Au risque de l'inflation s'ajoute celui du chômage

Les chances de trouver un emploi se réduisent.

Au moment où la troisième vague de l’épidémie de Covid-19 est entrée dans une phase descendante au Maroc, faisant revenir, surtout avec la prochaine réouverture des frontières et la levée des restrictions sanitaires, un début d’optimisme pointe du côté de l’économie.

Néanmoins cet optimisme ne doit pas nous faire perdre de vue certaines difficultés suite aux perspectives d’un retour de l’inflation et surtout d’une aggravation de la situation du chômage de ces milliers de jeunes. Chômage, dû, en grande partie, aux difficultés d’accès au marché du travail. Difficultés accentuées par la pandémie du coronavirus. En effet, notre jeunesse souffre d’un chômage massif, en particulier dans la catégorie des 15-24 ans vivant en milieu urbain.

Chômage, dont les chiffres ont augmenté ces dernières années.
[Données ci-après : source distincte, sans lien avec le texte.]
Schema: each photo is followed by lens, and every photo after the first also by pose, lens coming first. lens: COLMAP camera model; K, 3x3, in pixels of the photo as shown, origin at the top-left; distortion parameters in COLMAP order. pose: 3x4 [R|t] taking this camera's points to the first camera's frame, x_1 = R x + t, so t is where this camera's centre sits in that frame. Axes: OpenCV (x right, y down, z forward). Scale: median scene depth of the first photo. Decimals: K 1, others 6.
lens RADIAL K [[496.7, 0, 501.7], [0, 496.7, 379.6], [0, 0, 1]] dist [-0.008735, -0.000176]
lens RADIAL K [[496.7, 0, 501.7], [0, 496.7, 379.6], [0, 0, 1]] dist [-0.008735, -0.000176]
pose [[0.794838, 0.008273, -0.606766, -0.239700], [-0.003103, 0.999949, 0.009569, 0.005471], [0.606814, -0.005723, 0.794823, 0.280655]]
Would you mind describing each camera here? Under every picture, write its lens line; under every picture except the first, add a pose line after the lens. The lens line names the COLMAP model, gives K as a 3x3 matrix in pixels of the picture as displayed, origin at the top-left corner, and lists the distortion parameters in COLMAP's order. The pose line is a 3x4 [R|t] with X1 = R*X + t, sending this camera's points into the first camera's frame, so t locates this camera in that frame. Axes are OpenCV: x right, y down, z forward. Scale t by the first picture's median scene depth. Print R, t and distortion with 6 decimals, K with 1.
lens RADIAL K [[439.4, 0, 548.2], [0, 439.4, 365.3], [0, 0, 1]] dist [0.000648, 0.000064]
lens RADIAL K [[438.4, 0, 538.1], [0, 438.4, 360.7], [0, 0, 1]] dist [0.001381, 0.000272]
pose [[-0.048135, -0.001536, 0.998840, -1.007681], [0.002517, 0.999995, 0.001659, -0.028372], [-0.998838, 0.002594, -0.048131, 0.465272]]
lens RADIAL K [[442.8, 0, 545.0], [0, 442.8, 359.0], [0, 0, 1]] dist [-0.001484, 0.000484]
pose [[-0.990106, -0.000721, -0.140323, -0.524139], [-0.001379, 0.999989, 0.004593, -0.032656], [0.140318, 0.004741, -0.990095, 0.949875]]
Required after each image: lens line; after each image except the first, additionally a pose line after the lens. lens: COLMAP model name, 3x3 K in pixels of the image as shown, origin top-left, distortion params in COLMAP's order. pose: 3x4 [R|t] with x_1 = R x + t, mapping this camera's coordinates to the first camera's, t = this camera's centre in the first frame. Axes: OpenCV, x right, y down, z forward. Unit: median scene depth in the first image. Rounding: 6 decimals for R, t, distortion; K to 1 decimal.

Un chômage des 25-34 ans plus éel vé que celui du reste de la population, puisqu’il touche environ 15% de la population active de cette tranche d’âge, nous disent certains experts, notamment du Haut Commissariat au Plan (HCP). Certes, même s’il ne faut pas perdre de vue qu’en période de pandémie, certains emplois ont été créées, ils n’en restent pas moins insuffisants pour faire face à l’augmentation de la population en âge de travailler.

Sept millions de personnes et davantage auraient dû entrer sur le marché du travail au cours des 20 dernières années. Par conséquent, le marché du travail national aurait dû créer 280.000 emplois par an, mais seulement 90.000 ont été créés. Faible résultat. La raison en est que le marché du travail marocain, qui reste profondément inégal, reflète les insuffisances de la trajectoire de croissance actuelle et une société non intégrée qui marginalise les femmes et les jeunes.

Ainsi, comme l’ont relevé plusieurs études, le marché du travail marocain est caractérisé par plusieurs inégalités, notamment à l’égard des femmes. En matière d’accès au marché du travail, les femmes sont peu présentes avec un taux d’activité de 19,9% en 2020, contre 70,4% pour les hommes, selon le dernier rapport du HCP intitulé «La femme marocaine en chiffres: 20 ans de progrès». Ce faible taux s’explique, selon les spécialistes, par plusieurs facteurs.

D’abord, le choix délibéré de certaines femmes à ne pas travailler, préférant se consacrer à l’éducation des enfants et à la gestion des affaires domestiques. Parfois, c’est plutôt le choix de l’époux, compte tenu du contexte social dans lequel nous vivons.

Le faible taux d’employabilité des femmes s’explique également par une certaine discrimination à l’embauche. Un autre facteur est également responsable de cette inégalité: le manque d’accès des femmes à l’éducation élémentaire et à l’enseignement supérieur.

Chose qui réduit considérablement leurs chances de trouver un emploi. Cette inégalité est, par conséquent, responsable du manque d’accès à la sécurité sociale, d’autant plus que l’emploi au féminin reste marqué par une forte précarité en lien avec la prépondérance de l’informel.

Aussi, plus que jamais une action claire et urgente est nécessaire pour répondre à la crise des inégalités sociales et de l’injustice au Maroc. Parmi ces recommandations figure la protection des emplois, notamment dans les PME et les micro-entreprises, à travers un plan qui met l’accent sur les jeunes et les femmes.